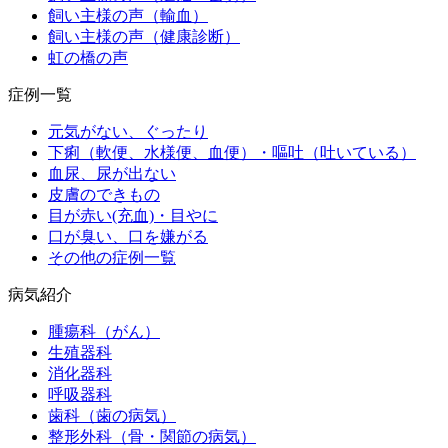
飼い主様の声（輸血）
飼い主様の声（健康診断）
虹の橋の声
症例一覧
元気がない、ぐったり
下痢（軟便、水様便、血便）・嘔吐（吐いている）
血尿、尿が出ない
皮膚のできもの
目が赤い(充血)・目やに
口が臭い、口を嫌がる
その他の症例一覧
病気紹介
腫瘍科（がん）
生殖器科
消化器科
呼吸器科
歯科（歯の病気）
整形外科（骨・関節の病気）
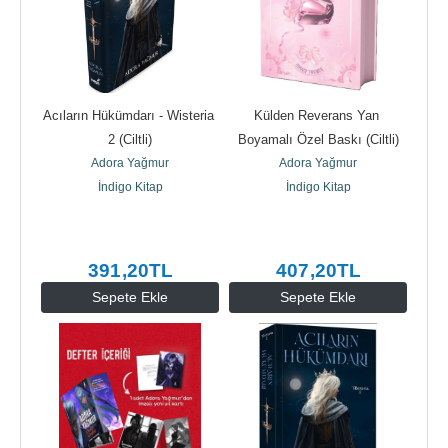
Acıların Hükümdarı - Wisteria 
Külden Reverans Yan 
2 (Ciltli)
Boyamalı Özel Baskı (Ciltli)
Adora Yağmur
Adora Yağmur
İndigo Kitap
İndigo Kitap
391
,20
TL
407
,20
TL
Sepete Ekle
Sepete Ekle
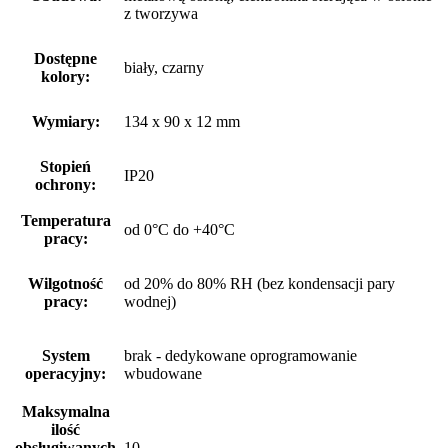
z tworzywa
Dostępne
biały, czarny
kolory:
Wymiary:
134 x 90 x 12 mm
Stopień
IP20
ochrony:
Temperatura
od 0°C do +40°C
pracy:
Wilgotność
od 20% do 80% RH (bez kondensacji pary
pracy:
wodnej)
System
brak - dedykowane oprogramowanie
operacyjny:
wbudowane
Maksymalna
ilość
obsługiwanych
10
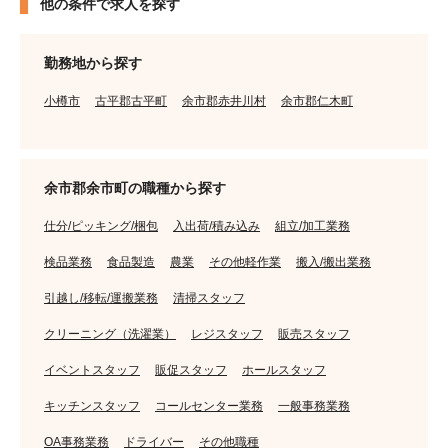
他の条件で求人を探す
勤務地から探す
小樽市
古平郡古平町
余市郡赤井川村
余市郡仁木町
余市郡余市町の職種から探す
仕分/ピッキング/梱包
入出荷/積み込み
組立/加工業務
検品業務
食品製造
農業
その他軽作業
搬入/搬出業務
引越し/移転/運搬業務
清掃スタッフ
クリーニング（洗濯業）
レジスタッフ
販売スタッフ
イベントスタッフ
販促スタッフ
ホールスタッフ
キッチンスタッフ
コールセンター業務
一般事務業務
OA事務業務
ドライバー
その他職種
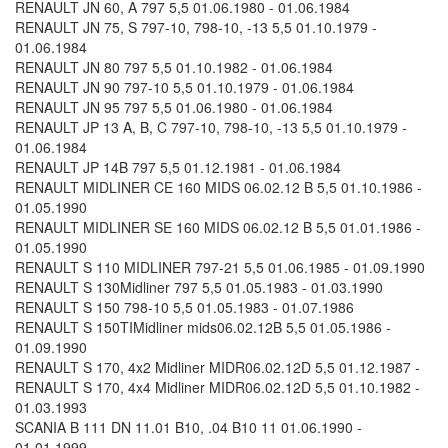
RENAULT JN 60, A 797 5,5 01.06.1980 - 01.06.1984
RENAULT JN 75, S 797-10, 798-10, -13 5,5 01.10.1979 -
01.06.1984
RENAULT JN 80 797 5,5 01.10.1982 - 01.06.1984
RENAULT JN 90 797-10 5,5 01.10.1979 - 01.06.1984
RENAULT JN 95 797 5,5 01.06.1980 - 01.06.1984
RENAULT JP 13 A, B, C 797-10, 798-10, -13 5,5 01.10.1979 -
01.06.1984
RENAULT JP 14B 797 5,5 01.12.1981 - 01.06.1984
RENAULT MIDLINER CE 160 MIDS 06.02.12 B 5,5 01.10.1986 -
01.05.1990
RENAULT MIDLINER SE 160 MIDS 06.02.12 B 5,5 01.01.1986 -
01.05.1990
RENAULT S 110 MIDLINER 797-21 5,5 01.06.1985 - 01.09.1990
RENAULT S 130Midliner 797 5,5 01.05.1983 - 01.03.1990
RENAULT S 150 798-10 5,5 01.05.1983 - 01.07.1986
RENAULT S 150TIMidliner mids06.02.12B 5,5 01.05.1986 -
01.09.1990
RENAULT S 170, 4x2 Midliner MIDR06.02.12D 5,5 01.12.1987 -
RENAULT S 170, 4x4 Midliner MIDR06.02.12D 5,5 01.10.1982 -
01.03.1993
SCANIA B 111 DN 11.01 B10, .04 B10 11 01.06.1990 -
01.01.1999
____________
→ **Task**:
What the response needs is every entry, repeated exactly, and none of the pictures.

→ **Solution for this exercise**:
飼い主様の声（輸血）
飼い主様の声（健康診断）
虹の橋の声
症例一覧
元気がない、ぐったり
下痢（軟便、水様便、血便）・嘔吐（吐いている）
血尿、尿が出ない
皮膚のできもの
目が赤い(充血)・目やに
口が臭い、口を嫌がる
その他の症例一覧
病気紹介
腫瘍科（がん）
生殖器科
消化器科
呼吸器科
歯科（歯の病気）
整形外科（骨・関節の病気）
Acıların Hükümdarı - Wisteria 
Külden Reverans Yan 
2 (Ciltli)
Boyamalı Özel Baskı (Ciltli)
Adora Yağmur
Adora Yağmur
İndigo Kitap
İndigo Kitap
391
,20
TL
407
,20
TL
Sepete Ekle
Sepete Ekle
z tworzywa
Dostępne
biały, czarny
kolory:
Wymiary:
134 x 90 x 12 mm
Stopień
IP20
ochrony:
Temperatura
od 0°C do +40°C
pracy:
Wilgotność
od 20% do 80% RH (bez kondensacji pary
pracy:
wodnej)
System
brak - dedykowane oprogramowanie
operacyjny:
wbudowane
Maksymalna
ilość
obsługiwanych
10
他の条件で求人を探す
勤務地から探す
小樽市
古平郡古平町
余市郡赤井川村
余市郡仁木町
余市郡余市町の職種から探す
仕分/ピッキング/梱包
入出荷/積み込み
組立/加工業務
検品業務
食品製造
農業
その他軽作業
搬入/搬出業務
引越し/移転/運搬業務
清掃スタッフ
クリーニング（洗濯業）
レジスタッフ
販売スタッフ
イベントスタッフ
販促スタッフ
ホールスタッフ
キッチンスタッフ
コールセンター業務
一般事務業務
OA事務業務
ドライバー
その他職種
RENAULT JN 60, A 797 5,5 01.06.1980 - 01.06.1984
RENAULT JN 75, S 797-10, 798-10, -13 5,5 01.10.1979 -
01.06.1984
RENAULT JN 80 797 5,5 01.10.1982 - 01.06.1984
RENAULT JN 90 797-10 5,5 01.10.1979 - 01.06.1984
RENAULT JN 95 797 5,5 01.06.1980 - 01.06.1984
RENAULT JP 13 A, B, C 797-10, 798-10, -13 5,5 01.10.1979 -
01.06.1984
RENAULT JP 14B 797 5,5 01.12.1981 - 01.06.1984
RENAULT MIDLINER CE 160 MIDS 06.02.12 B 5,5 01.10.1986 -
01.05.1990
RENAULT MIDLINER SE 160 MIDS 06.02.12 B 5,5 01.01.1986 -
01.05.1990
RENAULT S 110 MIDLINER 797-21 5,5 01.06.1985 - 01.09.1990
RENAULT S 130Midliner 797 5,5 01.05.1983 - 01.03.1990
RENAULT S 150 798-10 5,5 01.05.1983 - 01.07.1986
RENAULT S 150TIMidliner mids06.02.12B 5,5 01.05.1986 -
01.09.1990
RENAULT S 170, 4x2 Midliner MIDR06.02.12D 5,5 01.12.1987 -
RENAULT S 170, 4x4 Midliner MIDR06.02.12D 5,5 01.10.1982 -
01.03.1993
SCANIA B 111 DN 11.01 B10, .04 B10 11 01.06.1990 -
01.01.1999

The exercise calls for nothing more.